Na fila do SUS

Zé Pequeno sempre teve algumas ambições na vida: ser grande, rico, ter saúde, e muitos filhos.
Ser grande ele não conseguiu. Rico, muito menos. Mas uma penca de filhos, duas dúzias deles, faz parte do seu currículo imenso.
A duras penas lá se foi ele vida afora.
Como não tinha profissão definida só lhe restava fazer biscates, trabalhando aqui e acolá, sem hora de voltar a casa, uma casinha modesta na periferia da cidade grande, graça conseguida por um desses programas do governo, de nome Minha Casa Minha Vida.
Os filhos não deram grande coisa. A maioria enveredou-se pelo caminho das drogas, presas fáceis da polícia, que sempre rondava a casa do Zé Pequeno, à espera de botar a mão em um deles, figurinhas manjadas no cenário do crime.
Aos quase quarenta anos, completos naquele dia, depois de muitos percalços, Zé Pequeno teve uma ideia.
Por que não fazer a ligadura daqueles canaizinhos por onde caminham os espermatozóides, interrompendo assim a sua profícua fertilidade?
Depois de doze filhos maiores, de ter contraído a terceira núpcia, só lhe restava outra opção senão fazer vasectomia.
A terceira esposa de Zé Pequeno era uma rapariga famosa na vizinhança. Dizia a boca pequena que a danada não esquentava cama.
Mariazinha trouxe com ela dois filhos menores. Todos de pais desconhecidos, pelo menos dizia ela.
Mas, por um capricho do destino, quando os dois se encontraram não houve como fugir da união. Foi paixão à primeira vista.
No primeiro ano da relação nasceram mais duas boquinhas famintas. Pela conta que passo agora, dos doze da primeira fornada, mais os dois filhotes da Mariazinha, com os dois recém-natos, perfazem dezesseis pessoinhas a serem cuidadas, sem a menor condição de sustento.
Zé Pequeno suspirava de infelicidade. Como fazer agora, com dezesseis filhos, sem trabalho, sem carteira assinada, na iminência de a família crescer, enchendo o mundo de filhos, sem eira nem beirada?
Foi quando Zé, à beira de um ataque de nervos, ao ver a barriga da mulher estufada, teve uma ideia malograda.
Tinha de fazer a tal vasectomia, nem que fosse a última coisa da vida.
Foi a não sei quantos postos de saúde. Recebeu não se sabe quantos encaminhamentos. Todos deram em nada. A tal operaçãozinha patrocinada pela saúde pública estava cada vez mais difícil, sem dia ou hora marcada.

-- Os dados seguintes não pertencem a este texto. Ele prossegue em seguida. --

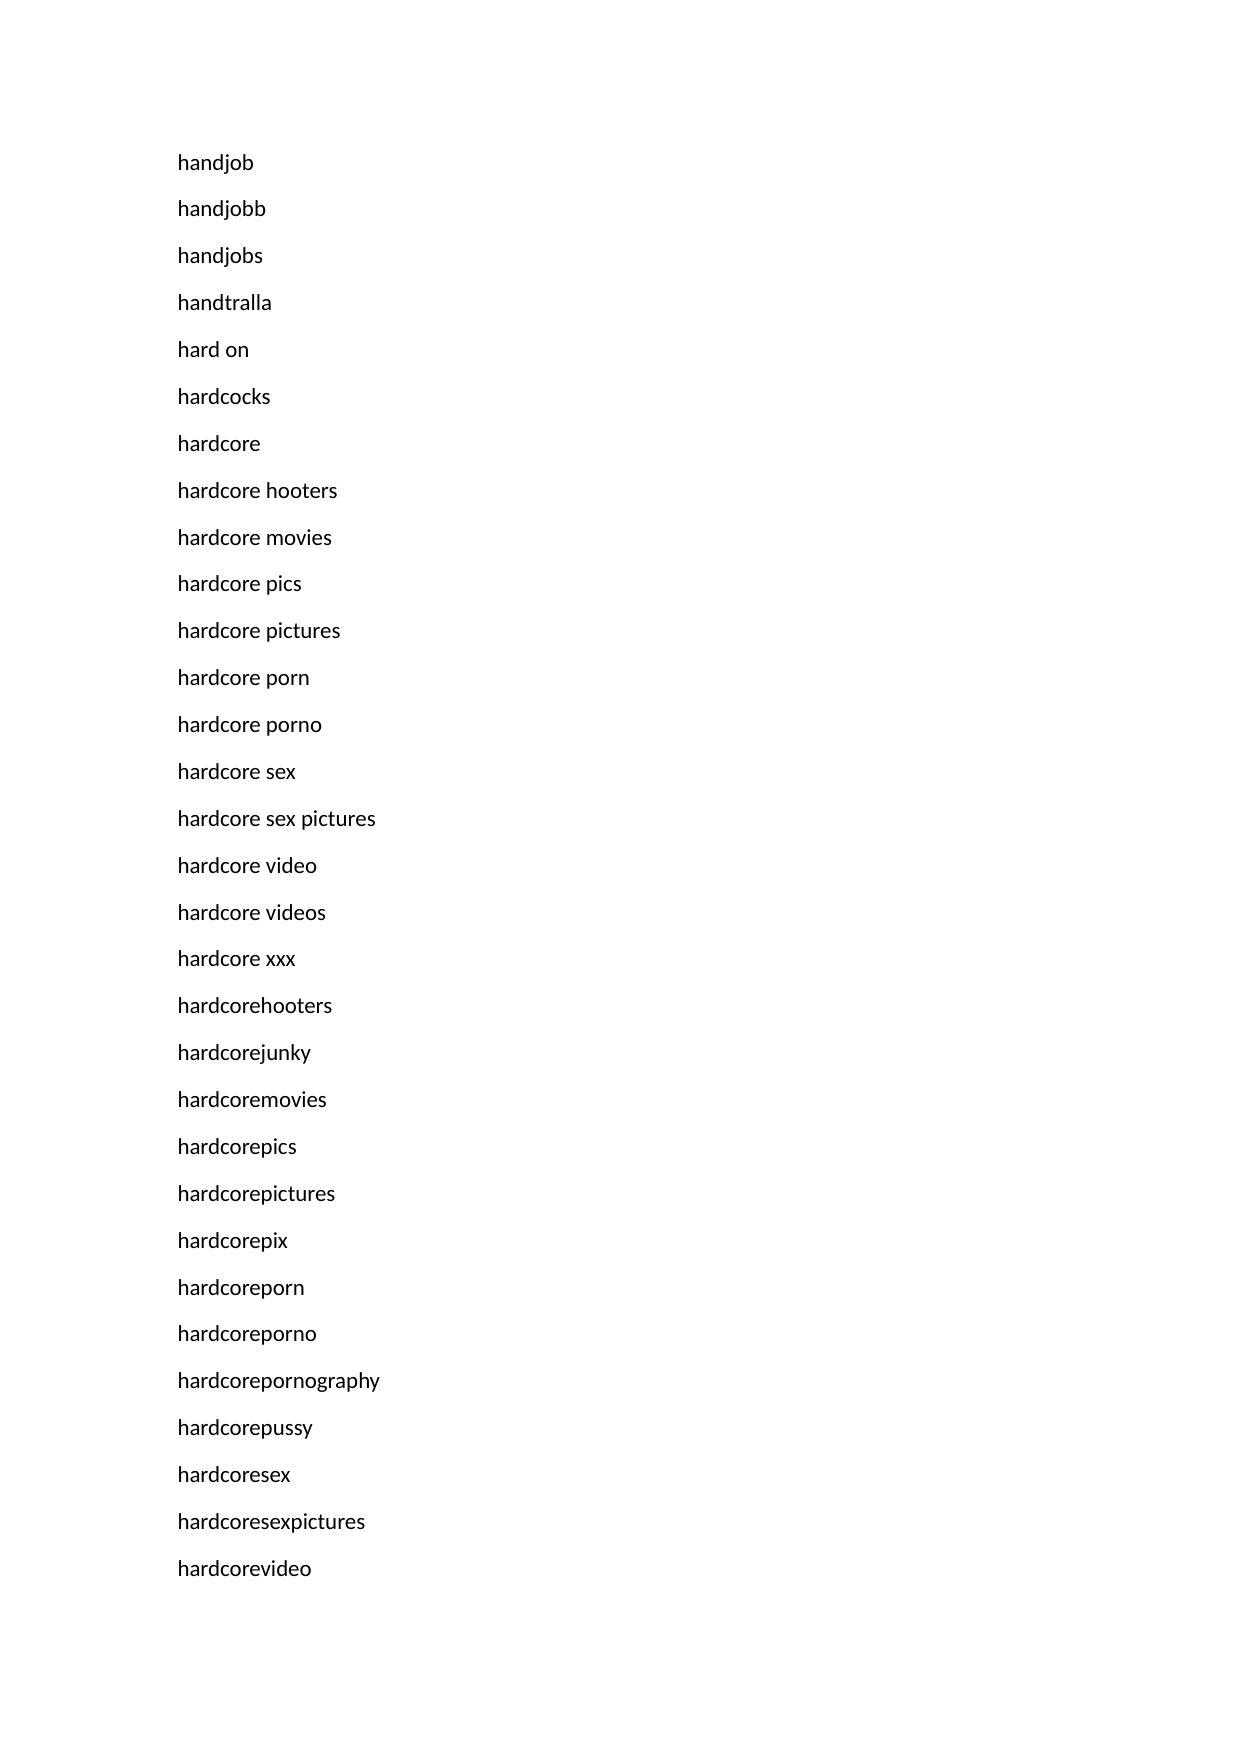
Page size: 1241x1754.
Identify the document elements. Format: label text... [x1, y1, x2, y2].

text hard on [177, 335, 1063, 363]
text hardcore hooters [177, 476, 1063, 504]
text hardcore pictures [177, 616, 1063, 644]
text hardcorepussy [177, 1413, 1063, 1441]
text hardcorejunky [177, 1038, 1063, 1066]
text hardcocks [177, 382, 1063, 410]
text hardcoresexpictures [177, 1507, 1063, 1535]
text hardcore porn [177, 663, 1063, 691]
text handjobb [177, 194, 1063, 222]
text hardcore video [177, 851, 1063, 879]
text hardcore videos [177, 898, 1063, 926]
text hardcorepictures [177, 1179, 1063, 1207]
text hardcorepornography [177, 1366, 1063, 1394]
text handjobs [177, 241, 1063, 269]
text handtralla [177, 288, 1063, 316]
text hardcoresex [177, 1460, 1063, 1488]
text hardcore sex pictures [177, 804, 1063, 832]
text hardcorehooters [177, 991, 1063, 1019]
text hardcore sex [177, 757, 1063, 785]
text hardcore pics [177, 569, 1063, 597]
text hardcorepics [177, 1132, 1063, 1160]
text handjob [177, 148, 1063, 176]
text hardcore movies [177, 523, 1063, 551]
text hardcoremovies [177, 1085, 1063, 1113]
text hardcoreporn [177, 1273, 1063, 1301]
text hardcore [177, 429, 1063, 457]
text hardcore porno [177, 710, 1063, 738]
text hardcore xxx [177, 944, 1063, 972]
text hardcorepix [177, 1226, 1063, 1254]
text hardcorevideo [177, 1554, 1063, 1582]
text hardcoreporno [177, 1319, 1063, 1347]
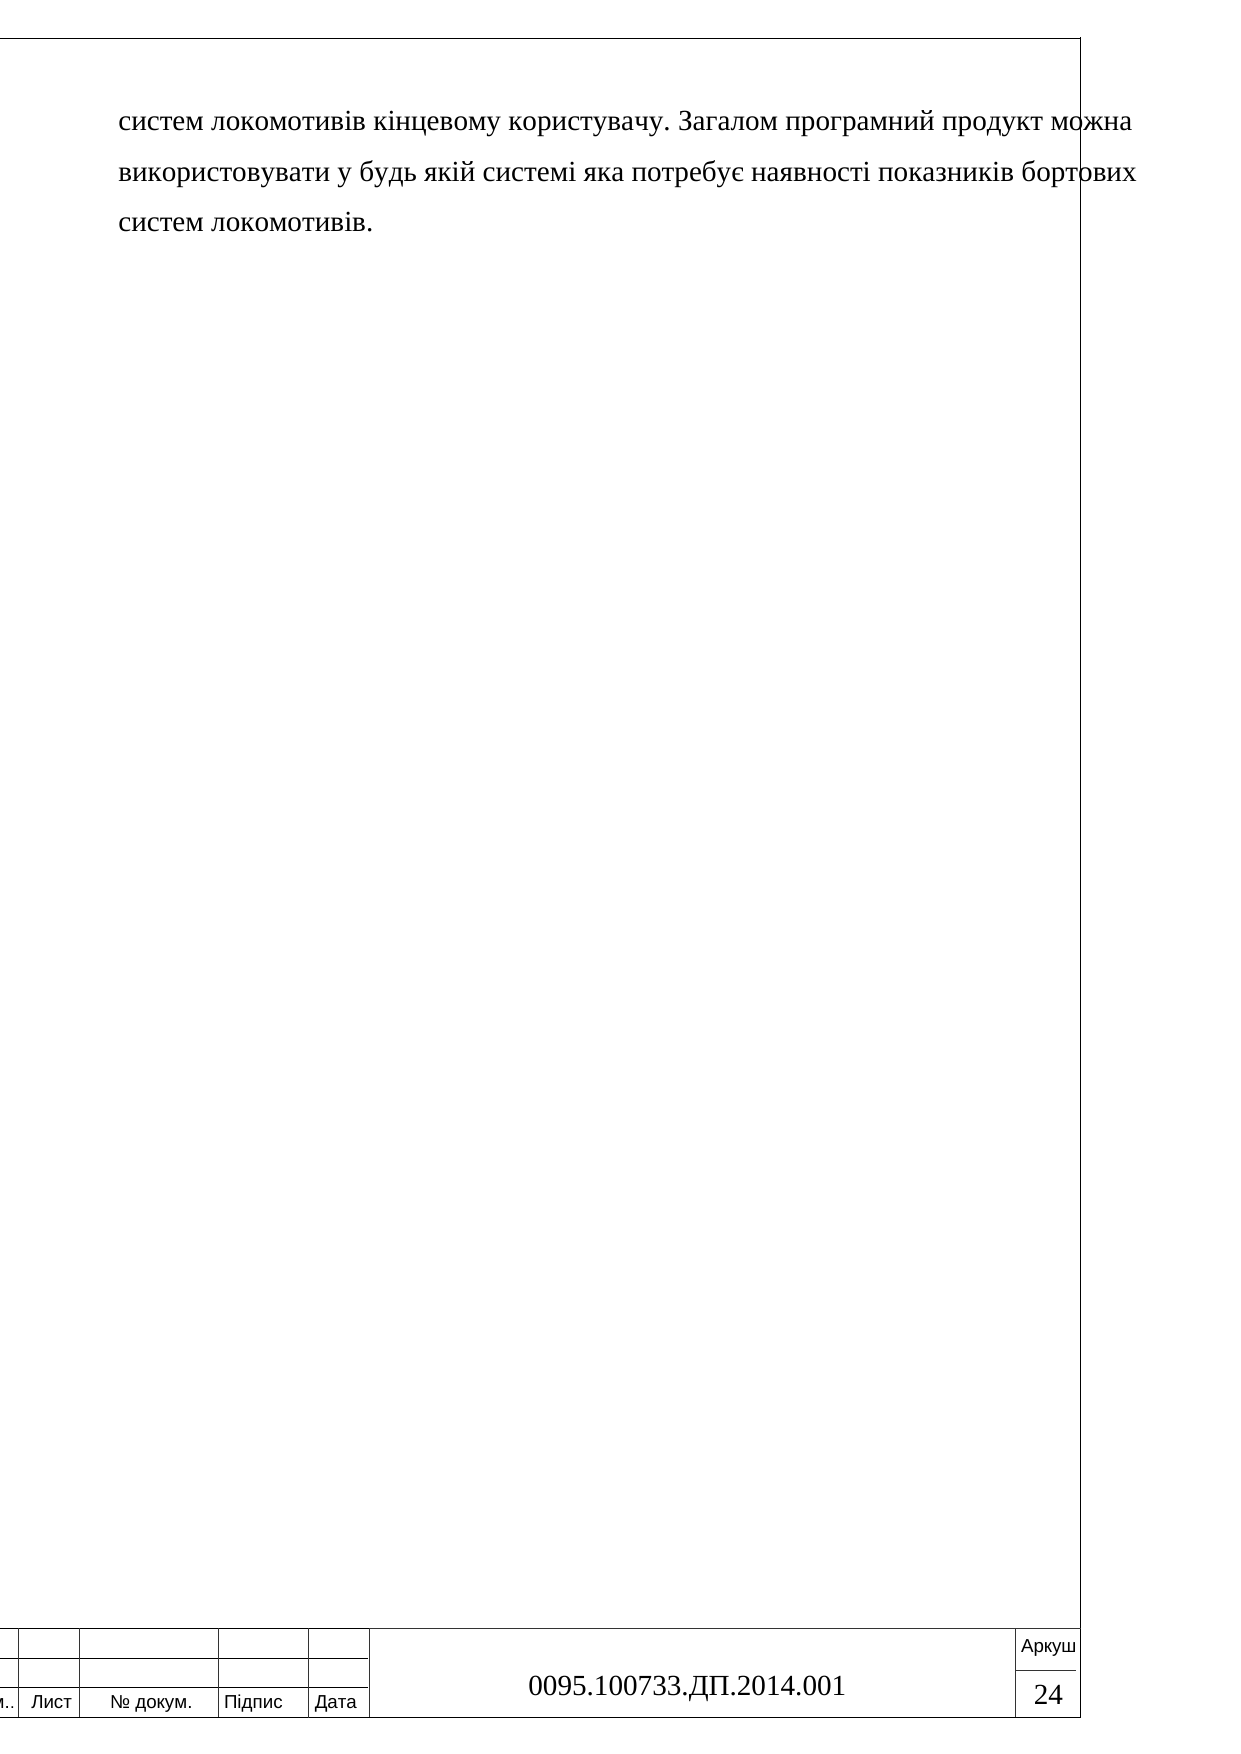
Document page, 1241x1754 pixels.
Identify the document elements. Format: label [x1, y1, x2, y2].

Assim passaram os anos. A família de Zé Pequeno prometia aumentar. Como se fosse possível e razoável, ainda mais.
Dezembro chegou, de repente. Foi quando Zé, animado, depois de tantos encaminhamentos ao urologista, entrou na fila do SUS.
Desta vez a tão sonhada operação prometia ser realizada. Logo no começo do novo ano.
Mas, como tudo neste país só começa depois do carnaval, nada de a vasectomia do pobre Zé se concretizar.
Entrou março, despontou abril, nasceu maio, passou junho, e Zé continuava a mofar na fila do SUS.
Nessa altura do campeonato Zé já tinha vinte e cinco rebentos. Fora os que não contabilizava.
Um belo dia, ao fim do ano, Zé, afinal, recebeu a boa notícia.
A data da vasectomia foi marcada. Para dali a trezentos e sessenta dias.
Assim que chegou a vez do Zé, numa sexta-feira treze, faltou luz no hospital. Todos os pacientes foram dispensados. Até quando, Deus não quiser.
Hoje Zé, com quase cinquenta anos, não sei quantos filhos registrados ou não, ele ainda continua na fila do SUS.
Não para fazer vasectomia. E sim para o exame de próstata.
A esperança do Zé Pequeno morreu com ele, na longa fila do SUS.